I didn’t add enough water, and realized this after I finishd making the pretzels and looked at the recipe again. I put in 1 1/4 cups, instead of 1 1/2 cups. No big deal, they were just a bit hard to roll into logs. But, whenever I get the opportunity to water boil things, I take it. I’ve made bagels before, and its awesome to boil them. I’m strange this way.
It rose in the hearth (ha), because our kitchen is cold as a result of the VAST QUANTITIES OF SNOW (did I mention that there is a lot of snow outside? Well, there is. Here in Oklahoma, we got A LOT OF SNOW.)
I worked with it, rolled it, SLAVED over it. Then got these cuties.
Then boiled them
Then eggwashed them/salted them
Then was gifted with the wonderment of the pretzel on the top of the page. THANK YOU LORD. SO good if not BETTER than the ones at the ballpark.
No, I will not hide from angry people. Not that there are any. Heh.
Homemade Soft Pretzels
1 1/2 cups warm (110 to 115 degrees F) water
1 tablespoon sugar
2 teaspoons kosher salt
1 package active dry yeast
22 ounces all-purpose flour, approximately 4 1/2 cups
2 ounces unsalted butter, melted
Vegetable oil, for pan
10 cups water
2/3 cup baking soda
1 large egg yolk beaten with 1 tablespoon water
Combine the water, sugar and kosher salt in the bowl of a stand mixer and sprinkle the yeast on top. Allow to sit for 5 minutes or until the mixture begins to foam. Add the flour and butter and, using the dough hook attachment, mix on low speed until well combined. Change to medium speed and knead until the dough is smooth and pulls away from the side of the bowl, approximately 4 to 5 minutes. Remove the dough from the bowl, clean the bowl and then oil it well with vegetable oil. Return the dough to the bowl, cover with plastic wrap and sit in a warm place for approximately 50 to 55 minutes or until the dough has doubled in size.

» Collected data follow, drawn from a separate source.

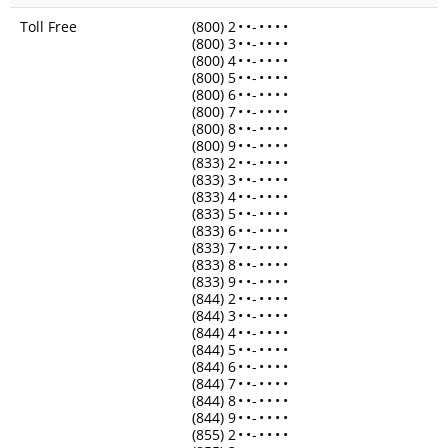
Toll Free
(800) 2
•
•
-
•
•
•
•
(800) 3
•
•
-
•
•
•
•
(800) 4
•
•
-
•
•
•
•
(800) 5
•
•
-
•
•
•
•
(800) 6
•
•
-
•
•
•
•
(800) 7
•
•
-
•
•
•
•
(800) 8
•
•
-
•
•
•
•
(800) 9
•
•
-
•
•
•
•
(833) 2
•
•
-
•
•
•
•
(833) 3
•
•
-
•
•
•
•
(833) 4
•
•
-
•
•
•
•
(833) 5
•
•
-
•
•
•
•
(833) 6
•
•
-
•
•
•
•
(833) 7
•
•
-
•
•
•
•
(833) 8
•
•
-
•
•
•
•
(833) 9
•
•
-
•
•
•
•
(844) 2
•
•
-
•
•
•
•
(844) 3
•
•
-
•
•
•
•
(844) 4
•
•
-
•
•
•
•
(844) 5
•
•
-
•
•
•
•
(844) 6
•
•
-
•
•
•
•
(844) 7
•
•
-
•
•
•
•
(844) 8
•
•
-
•
•
•
•
(844) 9
•
•
-
•
•
•
•
(855) 2
•
•
-
•
•
•
•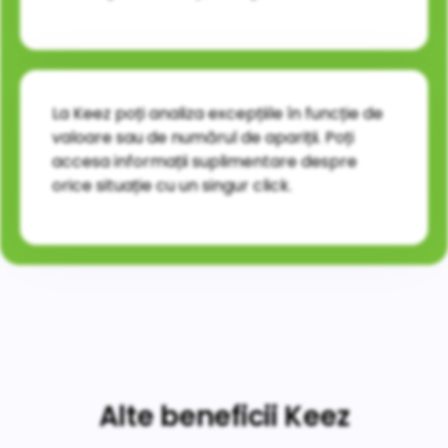
La Keez poți analiza excepțiile în funcție de
valoare sau de numărul de apariții. Poți
accesa informații suplimentare despre
orice situație cu un singur click.
Alte beneficii Keez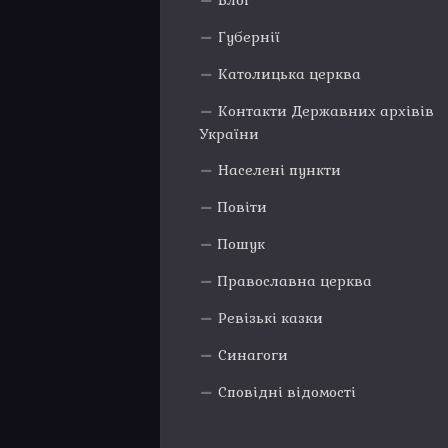
Блог
Губернії
Католицька церква
Контакти Державних архівів
України
Населені пункти
Повіти
Пошук
Православна церква
Ревізькі казки
Синагоги
Сповідні відомості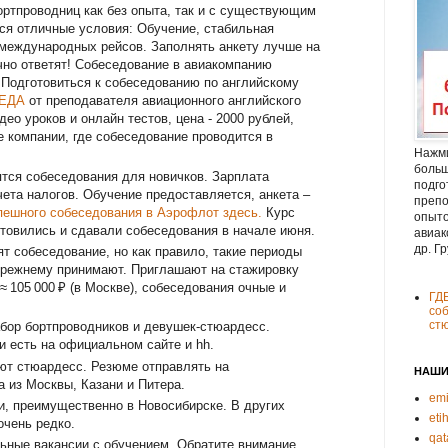
ортпроводниц как без опыта, так и с существующим
ся отличные условия: Обучение, стабильная
а международных рейсов. Заполнять анкету лучше на
чно ответят! Собеседование в авиакомпанию
 Подготовиться к собеседованию по английскому
ЕДА
от преподавателя авиационного английского
ео уроков и онлайн тестов, цена - 2000 рублей,
 компании, где собеседование проводится в
Нажми
больш
ятся собеседования для новичков. Зарплата
подго
ычета налогов. Обучение предоставляется, анкета –
препо
пешного собеседования в Аэрофлот здесь.
Курс
опыто
отовились и сдавали собеседования в начале июня.
авиак
др. Г
ят собеседование, но как правило, такие периоды
прежнему принимают. Приглашают на стажировку
≈ 105 000 ₽ (в Москве), собеседования очные и
ГД
соб
ст
бор бортпроводников и девушек-стюардесс.
и есть на официальном сайте и hh.
т стюардесс. Резюме отправлять на
НАШИ
та из Москвы, Казани и Питера.
emi
и, преимущественно в Новосибирске. В других
eti
очень редко.
qat
ьные вакансии с обучением. Обратите внимание,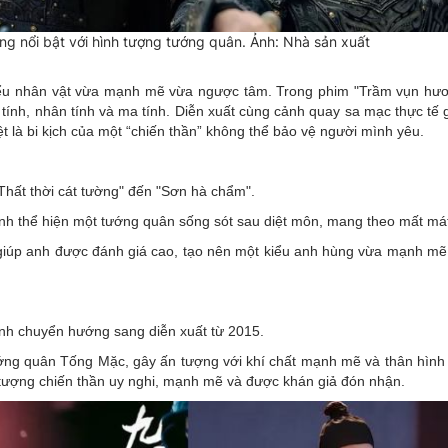
g nổi bật với hình tượng tướng quân. Ảnh: Nhà sản xuất
kiểu nhân vật vừa mạnh mẽ vừa ngược tâm. Trong phim "Trầm vụn hươ
tính, nhân tính và ma tính. Diễn xuất cùng cảnh quay sa mạc thực tế 
ệt là bi kịch của một “chiến thần” không thể bảo vệ người mình yêu.
"Thất thời cát tường" đến "Sơn hà chẩm".
anh thể hiện một tướng quân sống sót sau diệt môn, mang theo mất mát
” giúp anh được đánh giá cao, tạo nên một kiểu anh hùng vừa mạnh mẽ
anh chuyển hướng sang diễn xuất từ 2015.
ướng quân Tống Mặc, gây ấn tượng với khí chất mạnh mẽ và thân hình
h tượng chiến thần uy nghi, mạnh mẽ và được khán giả đón nhận.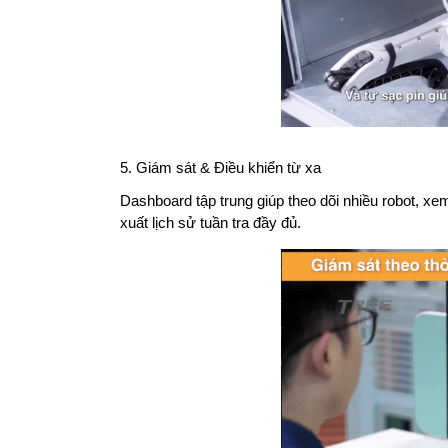
5. Giám sát & Điều khiển từ xa
Dashboard tập trung giúp theo dõi nhiều robot, xem
xuất lịch sử tuần tra đầy đủ.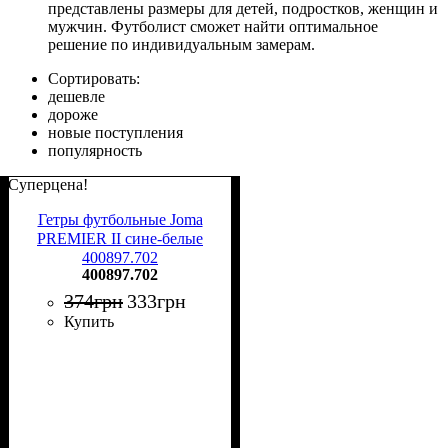
представлены размеры для детей, подростков, женщин и
мужчин. Футболист сможет найти оптимальное
решение по индивидуальным замерам.
Сортировать:
дешевле
дороже
новые поступления
популярность
Суперцена!
Гетры футбольные Joma
PREMIER II сине-белые
400897.702
400897.702
374
грн
333
грн
Купить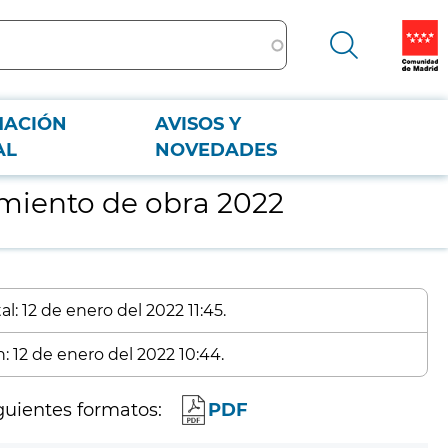
MACIÓN
AVISOS Y
AL
NOVEDADES
imiento de obra 2022
l: 12 de enero del 2022 11:45.
: 12 de enero del 2022 10:44.
guientes formatos:
PDF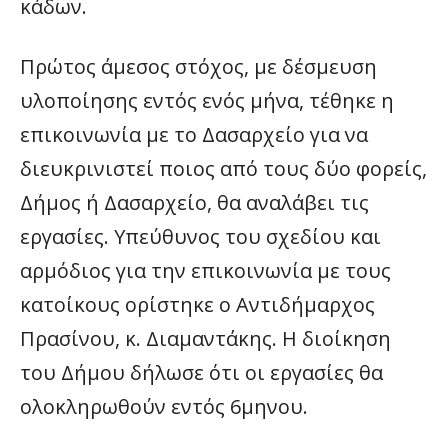
κάδων.
Πρώτος άμεσος στόχος, με δέσμευση
υλοποίησης εντός ενός μήνα, τέθηκε η
επικοινωνία με το Δασαρχείο για να
διευκρινιστεί ποιος από τους δύο φορείς,
Δήμος ή Δασαρχείο, θα αναλάβει τις
εργασίες. Υπεύθυνος του σχεδίου και
αρμόδιος για την επικοινωνία με τους
κατοίκους ορίστηκε ο Αντιδήμαρχος
Πρασίνου, κ. Διαμαντάκης. Η διοίκηση
του Δήμου δήλωσε ότι οι εργασίες θα
ολοκληρωθούν εντός 6μηνου.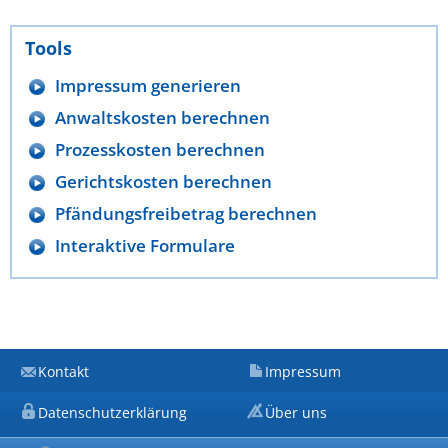
Tools
Impressum generieren
Anwaltskosten berechnen
Prozesskosten berechnen
Gerichtskosten berechnen
Pfändungsfreibetrag berechnen
Interaktive Formulare
Kontakt
Impressum
Datenschutzerklärung
Über uns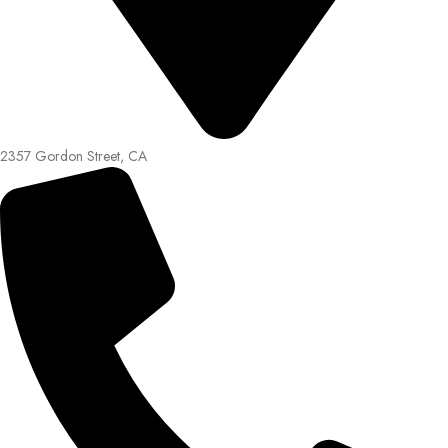
2357 Gordon Street, CA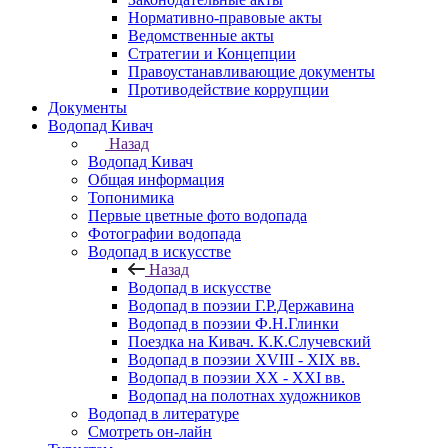
Нормативно-правовые акты
Ведомственные акты
Стратегии и Концепции
Правоустанавливающие документы
Противодействие коррупции
Документы
Водопад Кивач
Назад
Водопад Кивач
Общая информация
Топонимика
Первые цветные фото водопада
Фотографии водопада
Водопад в искусстве
Назад
Водопад в искусстве
Водопад в поэзии Г.Р.Державина
Водопад в поэзии Ф.Н.Глинки
Поездка на Кивач. К.К.Случевский
Водопад в поэзии XVIII - XIX вв.
Водопад в поэзии XX - XXI вв.
Водопад на полотнах художников
Водопад в литературе
Смотреть он-лайн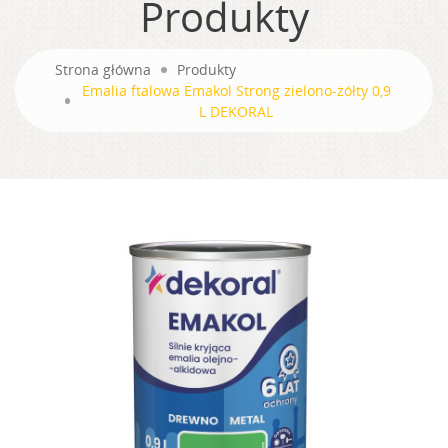
Produkty
Strona główna
Produkty
Emalia ftalowa Emakol Strong zielono-żółty 0,9
L DEKORAL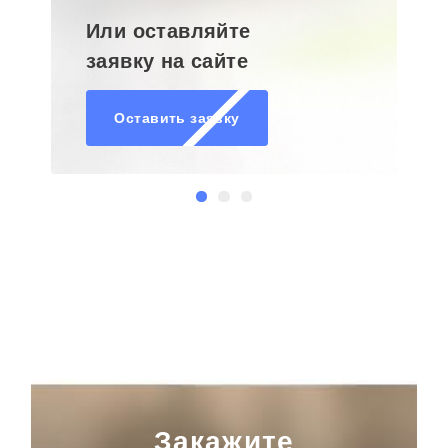
Или оставляйте
заявку на сайте
Оставить заявку
Закажите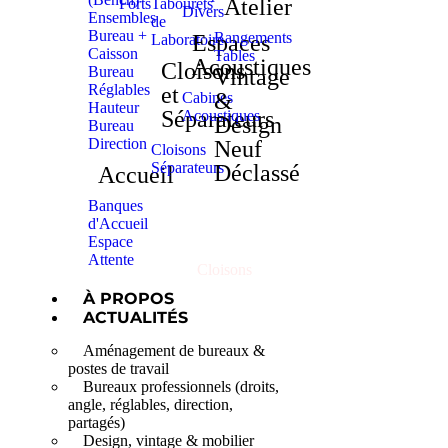
Atelier
Forts
Tabourets
Divers
Ensembles
de
Bureau +
Rangements
Espaces
Laboratoire
Caisson
Tables
Cloisons
Acoustiques
Cloisons
Bureau
Vintage
Réglables
et
&
Cabines
Hauteur
Séparateurs
Acoustiques
Design
Bureau
Direction
Neuf
Cloisons
Séparateurs
Déclassé
Accueil
Banques
Home
d'Accueil
Produits
Espace
Cloisons et Séparateurs
Attente
Cloisons
À PROPOS
ACTUALITÉS
Aménagement de bureaux &
postes de travail
Bureaux professionnels (droits,
angle, réglables, direction,
partagés)
Design, vintage & mobilier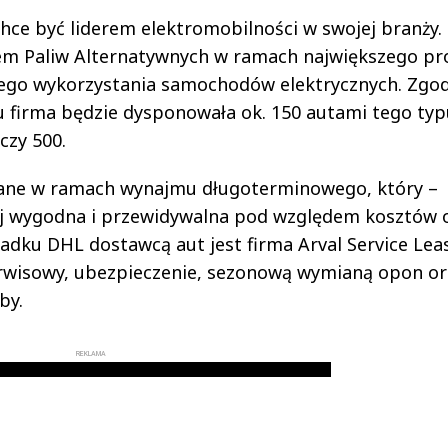
hce być liderem elektromobilności w swojej branży.
em Paliw Alternatywnych w ramach największego pr
go wykorzystania samochodów elektrycznych. Zgod
u firma będzie dysponowała ok. 150 autami tego typ
oczy 500.
wane w ramach wynajmu długoterminowego, który –
ej wygodna i przewidywalna pod względem kosztów 
adku DHL dostawcą aut jest firma Arval Service Lea
serwisowy, ubezpieczenie, sezonową wymianą opon or
by.
REKLAMA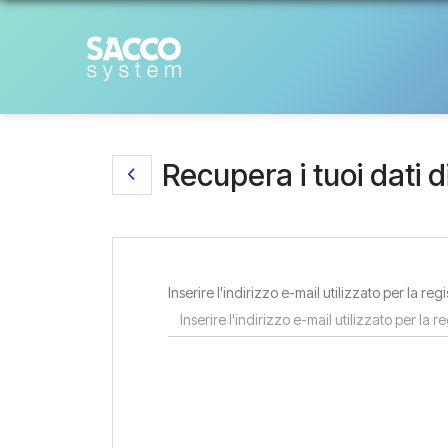
Recupera i tuoi dati 
Inserire l'indirizzo e-mail utilizzato per la reg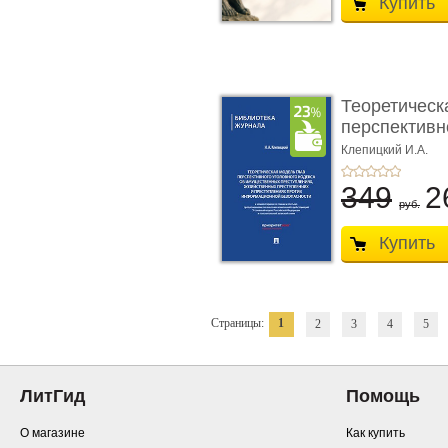
Купить
Теоретическ
перспективно
Клепицкий И.А.
349
2
руб.
Купить
Страницы:
1
2
3
4
5
ЛитГид
Помощь
О магазине
Как купить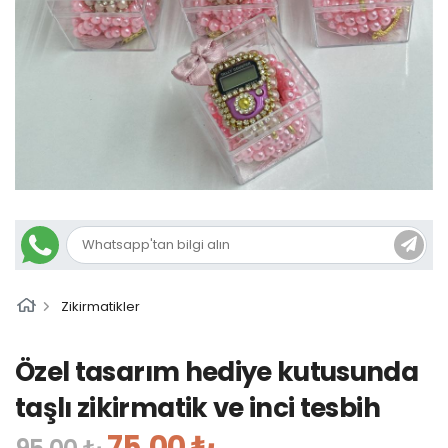
Zikirmatikler
Özel tasarım hediye kutusunda
taşlı zikirmatik ve inci tesbih
75,00 ₺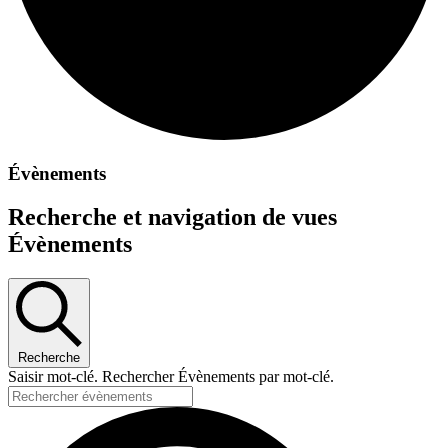
Évènements
Recherche et navigation de vues
Évènements
Recherche
Saisir mot-clé. Rechercher Évènements par mot-clé.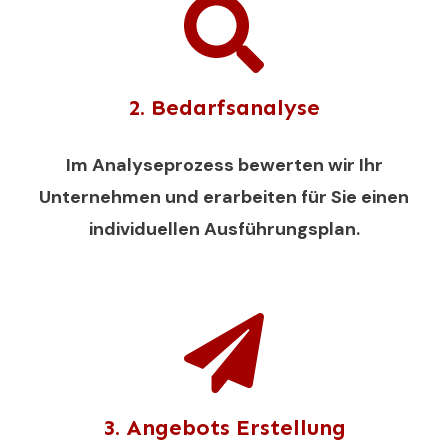
2. Bedarfsanalyse
Im Analyseprozess bewerten wir Ihr
Unternehmen und erarbeiten für Sie einen
individuellen Ausführungsplan.
3. Angebots Erstellung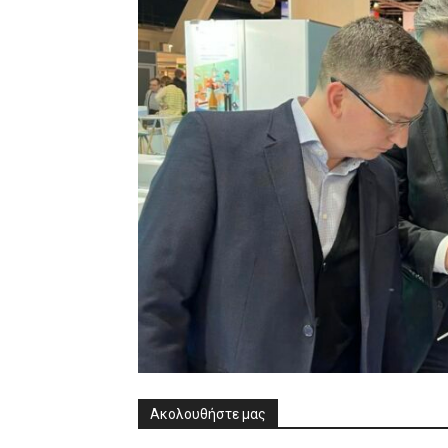
Ακολουθήστε μας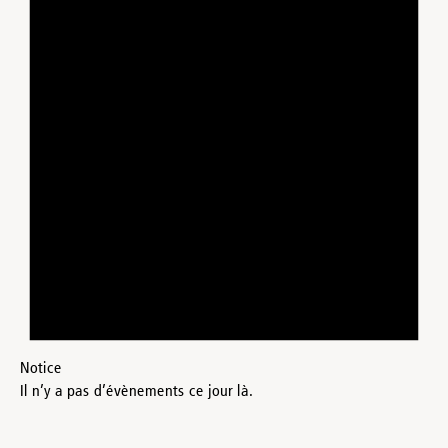
Notice
Il n’y a pas d’évènements ce jour là.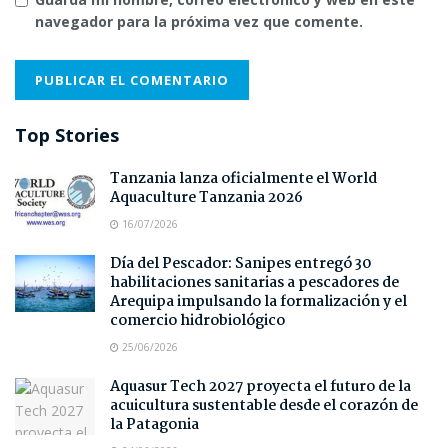
navegador para la próxima vez que comente.
Top Stories
Tanzania lanza oficialmente el World
Aquaculture Tanzania 2026
16/07/2026
Día del Pescador: Sanipes entregó 30
habilitaciones sanitarias a pescadores de
Arequipa impulsando la formalización y el
comercio hidrobiológico
25/06/2026
Aquasur Tech 2027 proyecta el futuro de la
acuicultura sustentable desde el corazón de
la Patagonia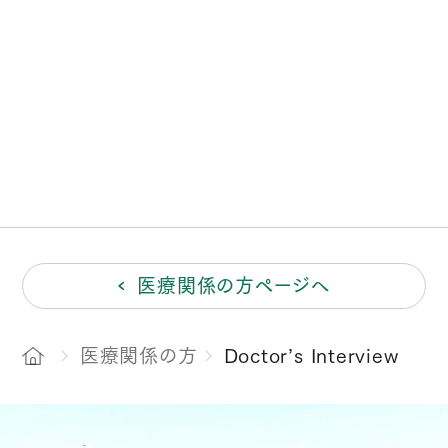
Doctorʼs Interview ⼀覧
医療関係の方ページへ
医療関係の方
Doctor’s Interview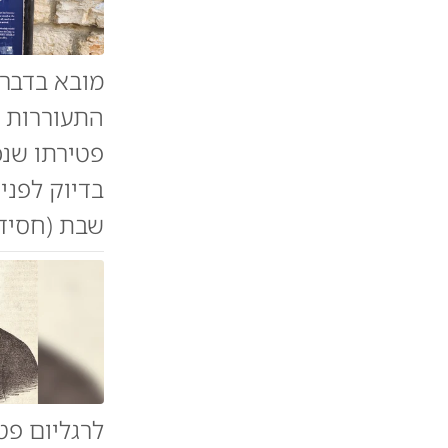
התעוררות ה
שבת (חסידי
לרגליום פטי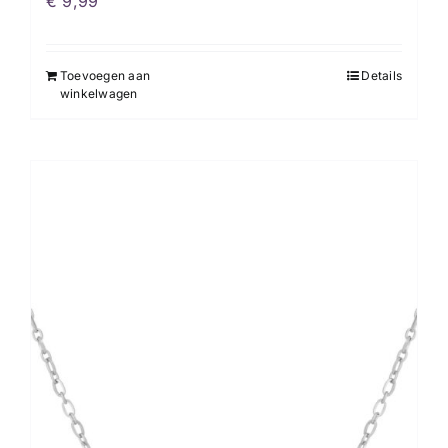
€
9,99
Toevoegen aan
Details
winkelwagen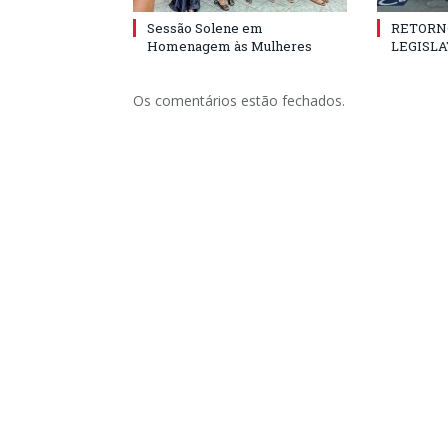
Sessão Solene em
RETORN
Homenagem às Mulheres
LEGISLA
Os comentários estão fechados.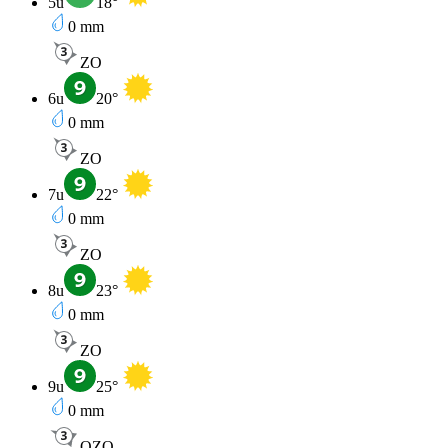
5u
18
°
0
mm
ZO
6u
20
°
0
mm
ZO
7u
22
°
0
mm
ZO
8u
23
°
0
mm
ZO
9u
25
°
0
mm
OZO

Preheat the oven to 450 degrees F. Line 2 half-sheet pans with parchment paper and lightly brush with the vegetable oil. Set aside.
Bring the 10 cups of water and the baking soda to a rolling boil in an 8-quart saucepan or roasting pan.
In the meantime, turn the dough out onto a slightly oiled work surface and divide into 8 equal pieces. Roll out each piece of dough into a 24-inch rope. Make a U-shape with the rope, holding the ends of the rope, cross them over each other and press onto the bottom of the U in order to form the shape of a pretzel. Place onto the parchment-lined half sheet pan.
Place the pretzels into the boiling water, 1 by 1, for 30 seconds. Remove them from the water using a large flat spatula. Return to the half sheet pan, brush the top of each pretzel with the beaten egg yolk and water mixture and sprinkle with the pretzel salt. Bake until dark golden brown in color, approximately 12 to 14 minutes. Transfer to a cooling rack for at least 5 minutes before serving.
Happy Baking! Enjoy your pretzels! Oh man. Help me.